» **Work task a**
In the letters about municipal refunds, how much was Rhona Goldberg's refund?

» **Passage shown**

⁂

In 2010, I received a final notice from VVM Attorneys for rates not paid on an account number that I had never seen before. At the same time, I received an account with a credit balance of the same amount.
Obviously, the simple thing to do would be to transfer the one credit balance to the debit balance and start from there. Apparently not. I have spent more than two years trying to get my money back.
I have spent many unpleasant days – about five to six hours on each day – in Braamfontein trying to resolve the matter. You arrive and are given a reference number, then sit and wait with many other frustrated customers while the employees chat, have numerous tea and lunch breaks and check their e-mails. When you reach the counter, the consultant is either incapable or unwilling to help. In my case, I had at least six visits before they identified that all documents were in place and a refund had been approved. Each time they find some document is missing that is holding things up, but once it has been received, another document is necessary. My refund has been approved at last, but where is it?
While I was in the queue waiting to find out where my money is, another gentleman in front of me had the same problem. In this day where money is tight and wasting time a luxury, why can’t the council have a checklist of documents that you need before you get to see an incompetent employee? I realise we have to have sheltered employment, but surely someone must be able to draw up a checklist to make the walk-in centre more organised?
Perhaps you can get one of the employees to respond, because in the time that I’ve spent there, I have noticed that the complaints are easily categorised. It’s not a case of people having unique problems.
Opperman writes again: I have finally been paid. The transfer went through in 2007 and I was reimbursed one week ago. I was irritated to see another person about to go through the same process, but stopped him from the six-hour wait by telling him roughly what documents he would need. Why can’t the council do this, or is it a ploy? The council has earned interest on my money for five years.
Rhona Goldberg writes: I sold my property in January last year and registration took place on June 17 last year. Since July last year, I have been trying to get my municipal refund, which amounts to R12 335. I have been to the offices in Braamfontein numerous times and have dealt with many people. They assured me that my refund was ready to be processed because everything was in place. I have not received it. I feel that going back to the offices will just be another waste of time and therefore I am appealing for your help. The council has a copy of a cancelled cheque.
Goldberg writes again: I am so happy to report that I have received my refund from the City of Joburg and I would like to extend a huge thank you to you and your team. I don’t think this would have happened without your help. Thank goodness there are people such as yourself out there, people who really care.

⁂

» **Dataset entries**

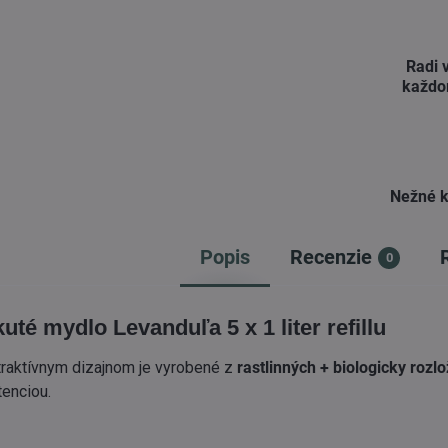
Radi 
každo
Nežné k
Popis
Recenzie
0
té mydlo Levanduľa 5 x 1 liter refillu
raktívnym dizajnom je vyrobené z
rastlinných + biologicky rozlo
tenciou.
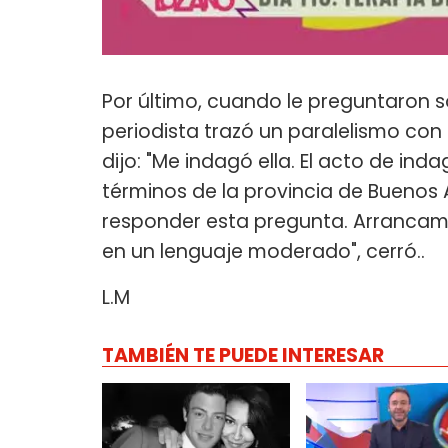
Por último, cuando le preguntaron so
periodista trazó un paralelismo con l
dijo: "Me indagó ella. El acto de indag
términos de la provincia de Buenos A
responder esta pregunta. Arrancamo
en un lenguaje moderado", cerró..
L.M
TAMBIÉN TE PUEDE INTERESAR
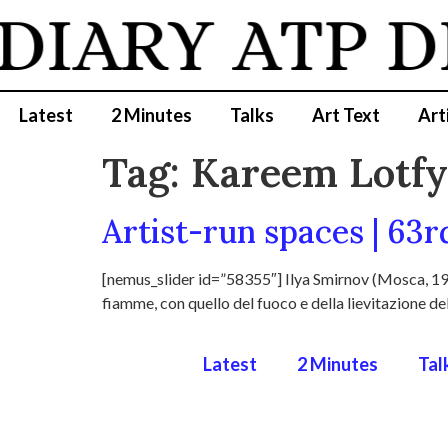
DIARY
ATP D
Latest
2 Minutes
Talks
Art Text
Art
Tag:
Kareem Lotfy
Artist-run spaces | 63
[nemus_slider id=”58355″] Ilya Smirnov (Mosca, 198
fiamme, con quello del fuoco e della lievitazione del
Latest
2 Minutes
Tal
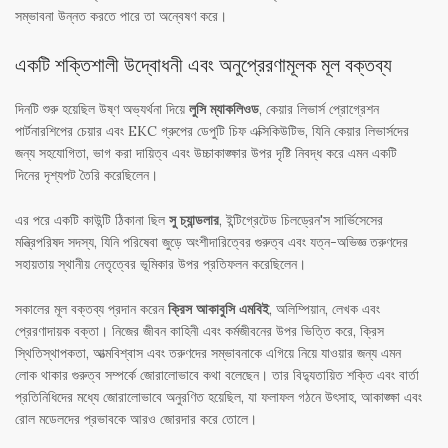
সম্ভাবনা উন্নত করতে পারে তা অন্বেষণ করে।
একটি শক্তিশালী উদ্বোধনী এবং অনুপ্রেরণামূলক মূল বক্তব্য
দিনটি শুরু হয়েছিল উষ্ণ অভ্যর্থনা দিয়ে
লুসি ম্যাকলিওড
, কেয়ার লিভার্স প্রোগ্রেশন
পার্টনারশিপের চেয়ার এবং EKC গ্রুপের ডেপুটি চিফ এক্সিকিউটিভ, যিনি কেয়ার লিভার্সদের
জন্য সহযোগিতা, ভাগ করা দায়িত্ব এবং উচ্চাকাঙ্ক্ষার উপর দৃষ্টি নিবদ্ধ করে এমন একটি
দিনের দৃশ্যপট তৈরি করেছিলেন।
এর পরে একটি কাউন্টি ঠিকানা ছিল
সু চ্যান্ডলার
, ইন্টিগ্রেটেড চিলড্রেন'স সার্ভিসেসের
মন্ত্রিপরিষদ সদস্য, যিনি পরিষেবা জুড়ে অংশীদারিত্বের গুরুত্ব এবং যত্ন-অভিজ্ঞ তরুণদের
সহায়তায় স্থানীয় নেতৃত্বের ভূমিকার উপর প্রতিফলন করেছিলেন।
সকালের মূল বক্তব্য প্রদান করেন
ক্রিস আকাবুসি এমবিই
, অলিম্পিয়ান, লেখক এবং
প্রেরণাদায়ক বক্তা। নিজের জীবন কাহিনী এবং কর্মজীবনের উপর ভিত্তি করে, ক্রিস
স্থিতিস্থাপকতা, আত্মবিশ্বাস এবং তরুণদের সম্ভাবনাকে এগিয়ে নিয়ে যাওয়ার জন্য এমন
লোক থাকার গুরুত্ব সম্পর্কে জোরালোভাবে কথা বলেছেন। তার বিদ্যুতায়িত শক্তি এবং বার্তা
প্রতিনিধিদের মধ্যে জোরালোভাবে অনুরণিত হয়েছিল, যা ফলাফল গঠনে উৎসাহ, আকাঙ্ক্ষা এবং
রোল মডেলদের প্রভাবকে আরও জোরদার করে তোলে।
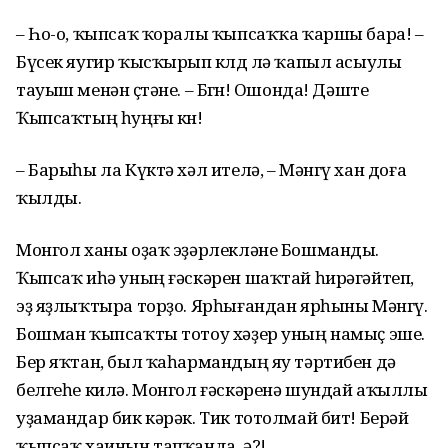
– Һо-о, ҡыпсаҡ ҡоралы ҡыпсаҡҡа ҡаршы бара! –
Бүсек яугир ҡысҡырып көлдө лә ҡапыл асыулы
тауыш менән өҫтәне. – Бөгөн! Ошонда! Дәште
Ҡыпсаҡтың һуңғы көнө!
– Барыһы ла Күктә хәл ителә, – Мәнгү хан доға
ҡылды.
Монгол ханы оҙаҡ эҙәрлекләне Бошманды.
Ҡыпсаҡ иһә уның ғәскәрен шаҡтай һирәгәйтеп,
эҙ яҙлыҡтыра торҙо. Ярһығандан ярһыны Мәнгү.
Бошман ҡыпсаҡты тотоу хәҙер уның намыҫ эше.
Бер яҡтан, был ҡаһармандың яу тәртибен дә
белгеһе килә. Монгол ғәскәренә шундай аҡыллы
уҙамандар бик кәрәк. Тик тотолмай бит! Берәй
ҡыпсаҡ хаинын тапҡанда, ә?!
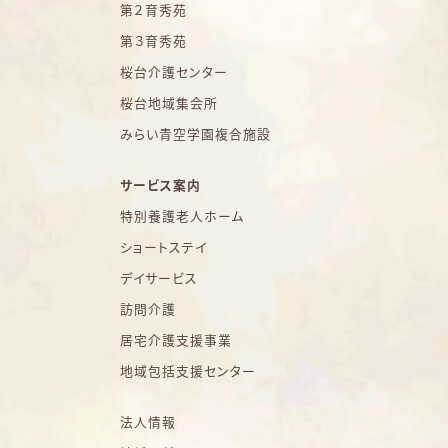
第２育秀苑
第３育秀苑
桜台介護センター
桜台地域集会所
みらい青空学園複合施設
サービス案内
特別養護老人ホーム
ショートステイ
デイサービス
訪問介護
居宅介護支援事業
地域包括支援センター
法人情報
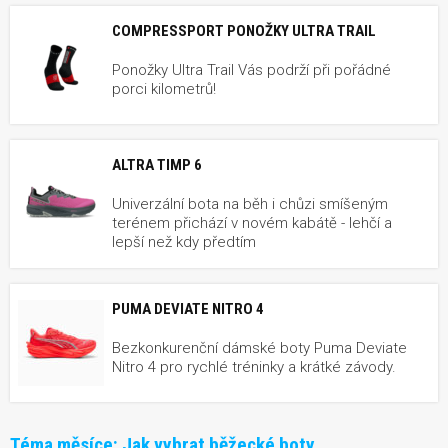
COMPRESSPORT PONOŽKY ULTRA TRAIL
Ponožky Ultra Trail Vás podrží při pořádné
porci kilometrů!
ALTRA TIMP 6
Univerzální bota na běh i chůzi smíšeným
terénem přichází v novém kabátě - lehčí a
lepší než kdy předtím
PUMA DEVIATE NITRO 4
Bezkonkurenční dámské boty Puma Deviate
Nitro 4 pro rychlé tréninky a krátké závody.
Téma měsíce:
Jak vybrat běžecké boty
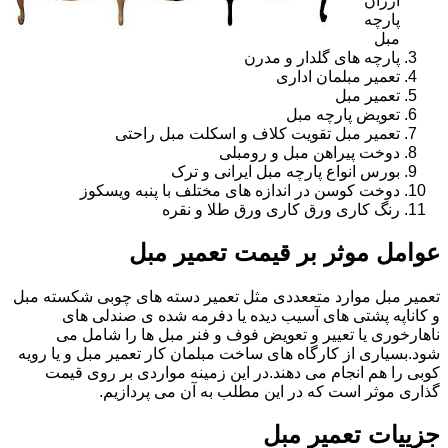
ارزان
پارچه
مبل
پارچه های گلدار و مدرن
تعمیر مبلمان اداری
تعمیر مبل
تعویض پارچه مبل
تعمیر مبل تقویت کلاف و اسکلت مبل راحتی
دوخت پیراهن مبل و رومبلی
بورس انواع پارچه مبل ایرانی و ترک
دوخت کوسن در اندازه های مختلف با پنبه ویسکوز
رنگ کاری ورق کاری ورق طلا و نقره
عوامل موثر بر قیمت تعمیر مبل
تعمیر مبل موارد متععددی مثل تعمیر دسته های چوبی شکسته مبل
و کاناپه پشتی های آسیب دیده یا دفرمه شده ی صندلی های
ناهارخوری یا تعییر و تعویض فوف و فنر مبل ها را شامل می
شود.بسیاری از کارگاه های ساخت مبلمان کار تعمیر مبل و یا رویه
کوبی را هم انجام می دهند.در این زمینه مواردی بر روی قیمت
گذاری موثر است که در این مطلب به آن می پردازیم.
جزییات تعمیر مبل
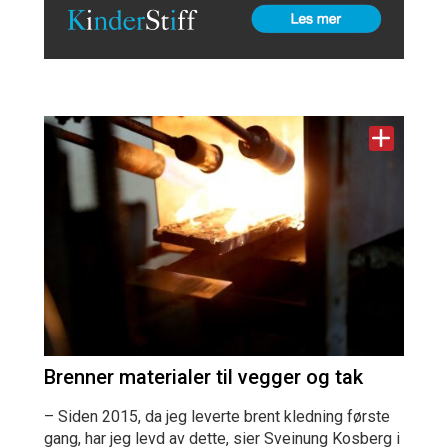
Brenner materialer til vegger og tak
– Siden 2015, da jeg leverte brent kledning første
gang, har jeg levd av dette, sier Sveinung Kosberg i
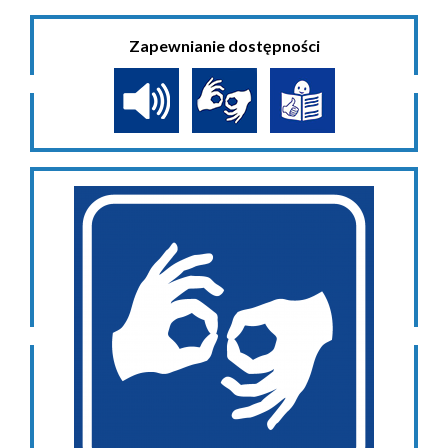
Zapewnianie dostępności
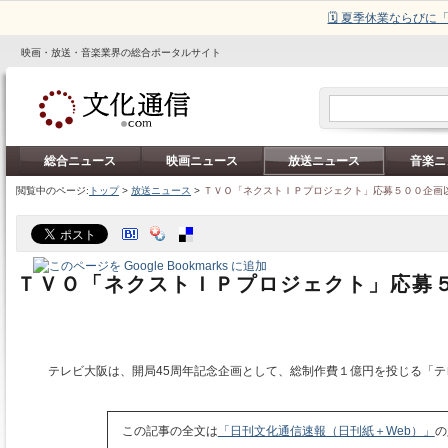
🗓️ 夏季休業ならび
映画・放送・音楽業界の総合ポータルサイト
総合ニュース
映画ニュース
放送ニュース
音楽ニ
閲覧中のページ:
トップ
>
放送ニュース
>
ＴＶＯ「ネクストＩＰプロジェクト」応募５００企画
ＴＶＯ「ネクストＩＰプロジェクト」応募
テレビ大阪は、開局45周年記念企画として、総制作費１億円を投じる「テ
この記事の全文は
「日刊文化通信速報（日刊紙＋Web）」
の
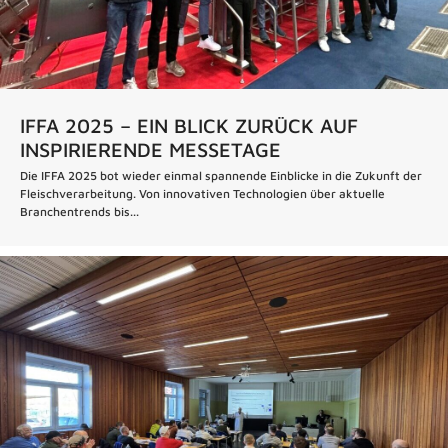
IFFA 2025 – EIN BLICK ZURÜCK AUF
INSPIRIERENDE MESSETAGE
Die IFFA 2025 bot wieder einmal spannende Einblicke in die Zukunft der
Fleischverarbeitung. Von innovativen Technologien über aktuelle
Branchentrends bis...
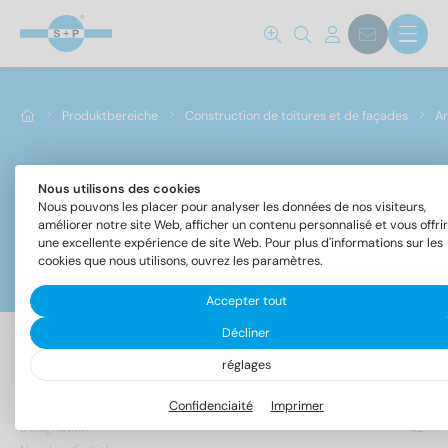
Produktbereiche
Construction de toitures et de façades
Ar
Nous utilisons des cookies
Art. 9057
Nous pouvons les placer pour analyser les données de nos visiteurs,
améliorer notre site Web, afficher un contenu personnalisé et vous offrir
une excellente expérience de site Web. Pour plus d'informations sur les
cookies que nous utilisons, ouvrez les paramètres.
Filtre
Accepter tout
Décliner
réglages
50 Article trouvé
Confidenciaité
Imprimer
Désignation
UE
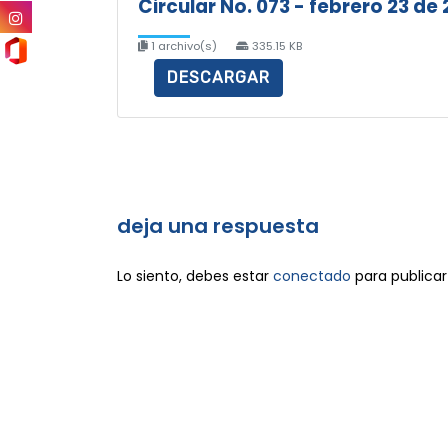
Circular No. 073 - febrero 23 de
1 archivo(s)
335.15 KB
DESCARGAR
deja una respuesta
Lo siento, debes estar
conectado
para publicar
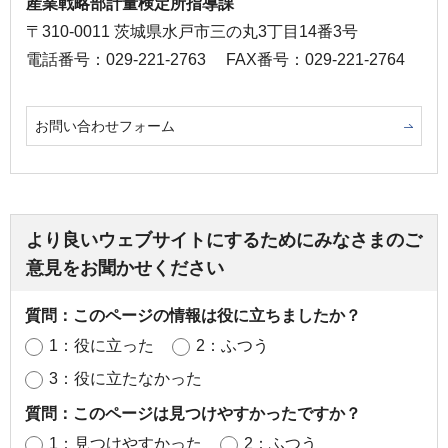
産業戦略部計量検定所指導課
〒310-0011 茨城県水戸市三の丸3丁目14番3号
電話番号：029-221-2763
FAX番号：029-221-2764
お問い合わせフォーム
より良いウェブサイトにするためにみなさまのご
意見をお聞かせください
質問：このページの情報は役に立ちましたか？
1：役に立った
2：ふつう
3：役に立たなかった
質問：このページは見つけやすかったですか？
1：見つけやすかった
2：ふつう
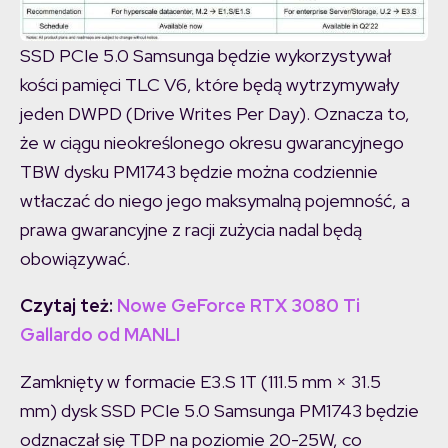
SSD PCIe 5.0 Samsunga będzie wykorzystywał
kości pamięci TLC V6, które będą wytrzymywały
jeden DWPD (Drive Writes Per Day). Oznacza to,
że w ciągu nieokreślonego okresu gwarancyjnego
TBW dysku PM1743 będzie można codziennie
wtłaczać do niego jego maksymalną pojemność, a
prawa gwarancyjne z racji zużycia nadal będą
obowiązywać.
Czytaj też:
Nowe GeForce RTX 3080 Ti
Gallardo od MANLI
Zamknięty w formacie E3.S 1T (111.5 mm × 31.5
mm) dysk SSD PCIe 5.0 Samsunga PM1743 będzie
odznaczał się TDP na poziomie 20-25W, co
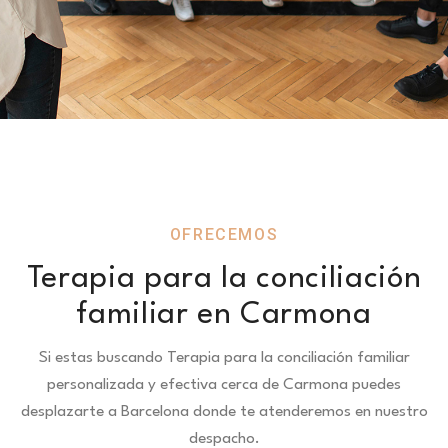
OFRECEMOS
Terapia para la conciliación
familiar en Carmona
Si estas buscando Terapia para la conciliación familiar
personalizada y efectiva cerca de Carmona puedes
desplazarte a Barcelona donde te atenderemos en nuestro
despacho.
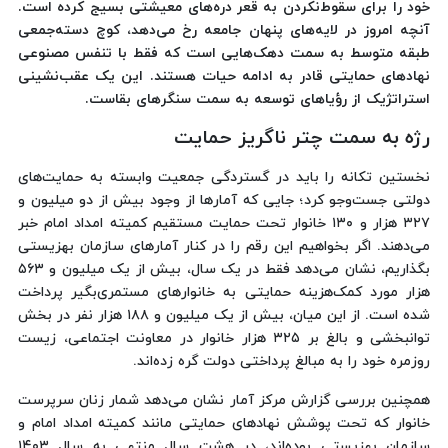
خود را برای سقوط‌نکردن به قعر دره‌های معیشتی بسیج کرده است.
آنچه امروز در لایه‌های پنهان جامعه رخ می‌دهد، کوچ دسته‌جمعی
طبقه متوسط به سمت دهک‌هایی است که فقط با تنفس مصنوعی
نهادهای حمایتی قادر به ادامه حیات هستند. این یک عقب‌نشینی
استراتژیک از رؤیاهای توسعه به سمت سنگرهای بقاست.
‌رژه به سمت چتر ناگریز حمایت
نخستین تکانه را باید در گستردگی جمعیت وابسته به حمایت‌های
دولتی جست‌وجو کرد؛ جایی که آمارها از وجود بیش از دو میلیون و
۳۲۷ هزار و ۱۳۰ خانوار تحت حمایت مستقیم کمیته امداد امام خبر
می‌دهند. اگر بخواهیم این رقم را در کنار آمارهای سازمان بهزیستی
بگذاریم، نشان می‌دهد فقط در یک سال، بیش از یک میلیون و ۵۶۳
هزار مورد کمک‌هزینه حمایتی به خانوارهای مستمری‌بگیر پرداخت
شده است. از این میان، بیش از یک میلیون و ۱۸۸ هزار نفر در بخش
توانبخشی و بالغ بر ۳۲۵ هزار خانوار در معاونت اجتماعی، زیست
روزمره خود را به مبالغ پرداختی دولت گره زده‌اند.
همچنین بررسی گزارش مرکز آمار نشان می‌دهد شمار زنان سرپرست
خانوار که تحت پوشش نهادهای حمایتی مانند کمیته امداد امام و
سازمان بهزیستی بوده‌اند، در هشت سال منتهی به سال ۱۴۰۳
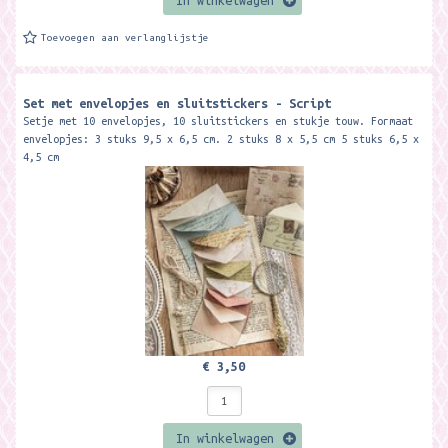
In winkelwagen
Toevoegen aan verlanglijstje
Set met envelopjes en sluitstickers - Script
Setje met 10 envelopjes, 10 sluitstickers en stukje touw. Formaat
envelopjes: 3 stuks 9,5 x 6,5 cm. 2 stuks 8 x 5,5 cm 5 stuks 6,5 x
4,5 cm
€ 3,50
In winkelwagen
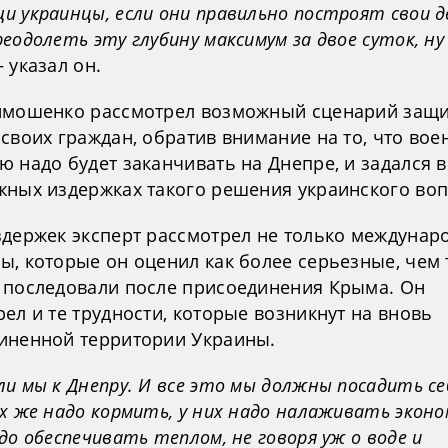
и украинцы, если они правильно построят свои д
еодолеть эту глубину максимум за двое суток, ну
— указал он.
имошенко рассмотрел возможный сценарий защ
своих граждан, обратив внимание на то, что во
ю надо будет заканчивать на Днепре, и задался 
жных издержках такого решения украинского воп
здержек эксперт рассмотрел не только междунар
, которые он оценил как более серьезные, чем 
 последовали после присоединения Крыма. Он
ел и те трудности, которые возникнут на вновь
иненной территории Украины.
и мы к Днепру. И все это мы должны посадить се
х же надо кормить, у них надо налаживать эконо
до обеспечивать теплом, не говоря уж о воде и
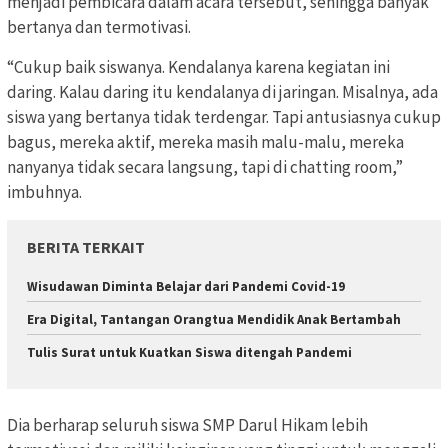
menjadi pembicara dalam acara tersebut, sehingga banyak
bertanya dan termotivasi.
“Cukup baik siswanya. Kendalanya karena kegiatan ini
daring. Kalau daring itu kendalanya di jaringan. Misalnya, ada
siswa yang bertanya tidak terdengar. Tapi antusiasnya cukup
bagus, mereka aktif, mereka masih malu-malu, mereka
nanyanya tidak secara langsung, tapi di chatting room,”
imbuhnya.
BERITA TERKAIT
Wisudawan Diminta Belajar dari Pandemi Covid-19
Era Digital, Tantangan Orangtua Mendidik Anak Bertambah
Tulis Surat untuk Kuatkan Siswa ditengah Pandemi
Dia berharap seluruh siswa SMP Darul Hikam lebih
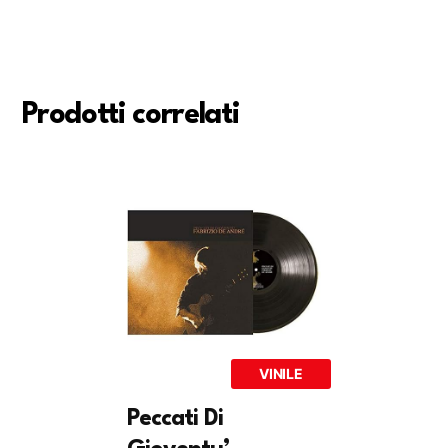
Prodotti correlati
VINILE
Peccati Di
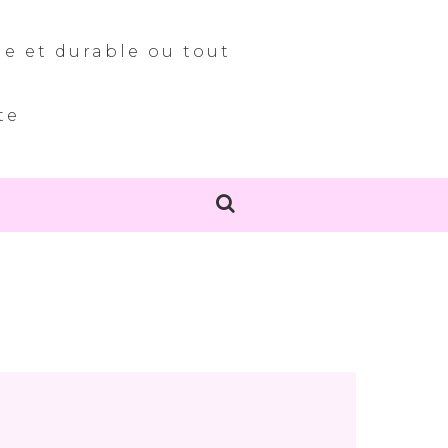
le et durable ou tout
te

⁂

» **Work task b**
Write out the rows from their beginning through the line containing "TAMBIÉN TE PUEDE INTERESAR", including that line, and leave the pictures out.

» **Exercise solution a**
R12 335

» **Exercise solution b**
Radi 
každo
Nežné k
Popis
Recenzie
0
té mydlo Levanduľa 5 x 1 liter refillu
raktívnym dizajnom je vyrobené z
rastlinných + biologicky rozlo
tenciou.
Por último, cuando le preguntaron so
periodista trazó un paralelismo con l
dijo: "Me indagó ella. El acto de indag
términos de la provincia de Buenos A
responder esta pregunta. Arrancamo
en un lenguaje moderado", cerró..
L.M
TAMBIÉN TE PUEDE INTERESAR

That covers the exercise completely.